Several publication are available in which the acute dermal toxicity on rats of the analogue substances (Ammonium stearate, Oleic acid, Stearic acid, Linoleic acid, Linolenic acid and Ammonium sulfate) were determined. As results, the following LD50(dermal) values were determined: > 3 000 mg/kg bw for Ammonium stearate, > 3 000 mg/kg bw for Oleic Acid, >5 000 mg/kg bw for Stearic acid, >18 g/kg bw for Linoleic acid,  >18 g/kg bw for Linolenic acid and > 2 000 mg/kg bw for Ammonium sulfate.

Based on the structural similarity of the target substance to the analogue substances, the read across studies for acute dermal toxicity on chemically similar substances and the weight of evidence approach, the LD50(dermal) for Fatty acids, C14-18 and C16-18-unsatd., ammonium salts is estimated to be >5000 mg/kg.

Intravenous:

In a publication an experiment is described in which 9-octadecenoic acid was administered to rats by intravenous injections to investigate the effects on the lungs. Therefore, adult male Fischer 344 rats were used. As injections of about 80 µL (356 mg/kg bw) of the analogue substance led to a high rate of mortality (compared to similar doses administered to larger animals in other studies) and because injecting of smaller amounts was not feasible, the doses were reduced by suspending the read across substance in saline-albumin solution in a ratio of 1:5. A volume of 250 µL of this suspension then was injected via the penile vein in anesthetized rats. They were sacrificed after different time intervals: 10 minutes, 30 minutes, 1 hour, 6 hours, 24 hours, 4 days, 12 days and 4 weeks. Control animals received 1 mg/dL albumin solution. As a result, histologic changes in the lungs (perivascular interstitial and intra-alveolar edema, vascular congestion, intravascular coagulation, intra-alveolar hemorrhage) were found within minutes after application. After 24 hours, an interstitial infiltrate of alveolar lining cells and macrophages was observed. Further development of the lesion was comparable to the respiratory distress syndrome. Chronic pulmonary inflammation or fibrosis was not found. The LD50 of the read across substance as a suspension in albumin was approximately 60 µL. The LD50 value 60 µL (given in the publication) was converted using the substance densitiy (0.89 g/cm3): 60 µL*0.89 g/1 mL=0.06 mL*0.89 g/mL=0.0534 g, weight rats: max. 200 g; 53.4 mg/0.2 kg = 267 mg/kg.
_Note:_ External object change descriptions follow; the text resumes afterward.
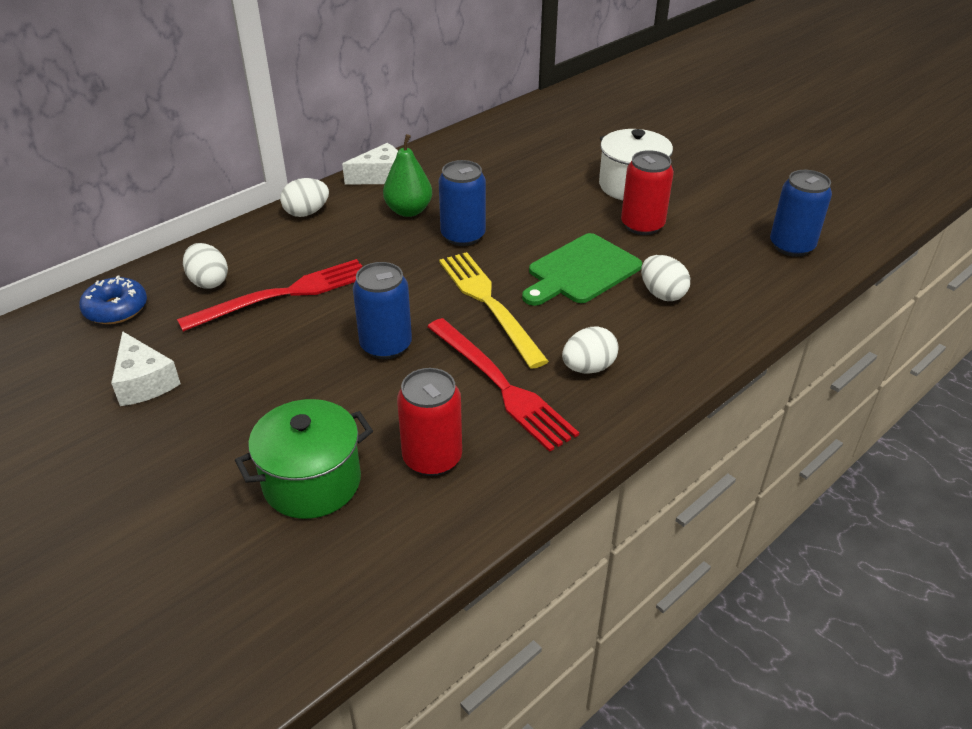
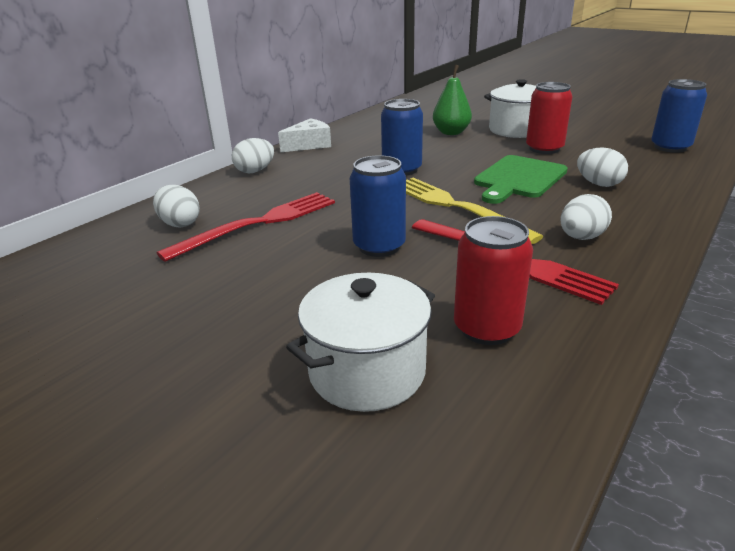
camera: 10 degrees left, 10 degrees down
blue donut [79,275,147,324] -> none
white cheese [111,331,181,406] -> none
green pot [235,399,373,519] -> white pot [286,273,435,412]
green pear [383,134,432,217] -> green pear moved to [433,65,472,135]

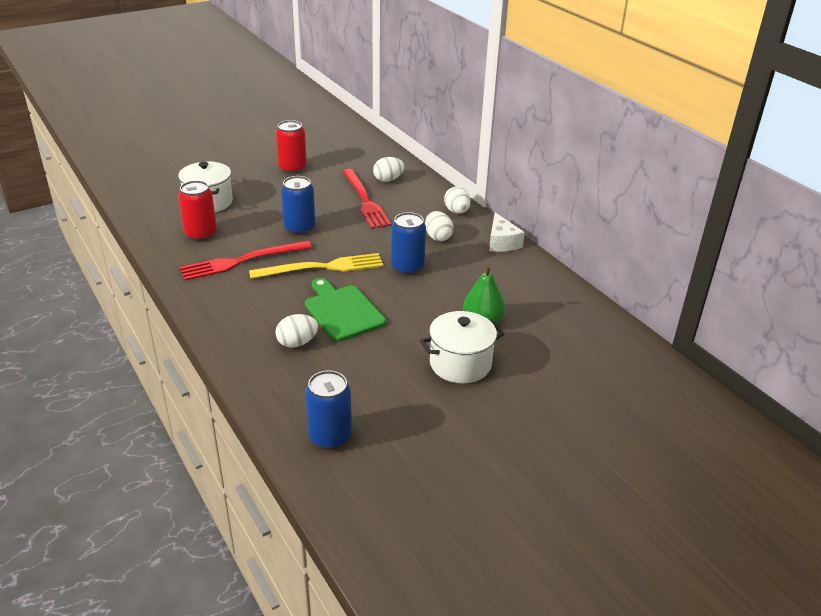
camera: 110 degrees right, 5 degrees up
red can [526,82,572,154] -> red can moved to [276,120,307,174]
white egg [560,194,612,240] -> white egg moved to [425,211,454,241]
In another publication the effects of intravenous injections of an analogue substance on the lungs of dogs are examined. The substance was administered at two dose levels in a single injection (0.045 g/kg bw or 0.09 g/kg bw). Control animals received normal saline injections. Animals of the single-injection-groups were sacrificed after 1, 2, 4, 6 and 24 hours and 1, 2 and 4 weeks after injection. Additionally, 3 dogs of the 0.09 g/kg group were sacrificed at 3, 12 and 48 hours. As a result, mostly ventral and subpleural hemorrhagic lesions were observed in the early stage. Later yellow-tan patches were seen over the pleura. Lesions occurred mostly on the ventral sides of the lower lobes. Light microscopic examination revealed normal lung areas and damaged areas, these were more distinct in the higher dose group of the single injection-group. Large microcysts were seen in the peripheral portions of the lobe. After 1 week acute lesions had disappeared except for moderate edema. Fibrotic areas scattered over the lungs were found as well as thickened alveolar walls containing macrophages. These macrophages were less numerous after 2 weeks and 1 month, but the extent of fibrosis increased.

Justification for classification or non-classification

Based on GHS criteria the target substance "Fatty acids, C14-18 and C16-18-unsatd., ammonium salts" is not considered to be classified for acute (oral/dermal) toxicity.

Based upon the DSD classification criteria (67/548/EEC) the target substance is not considered to be classified as Harmful, Toxic or Very toxic (if swallowed/in contact with skin).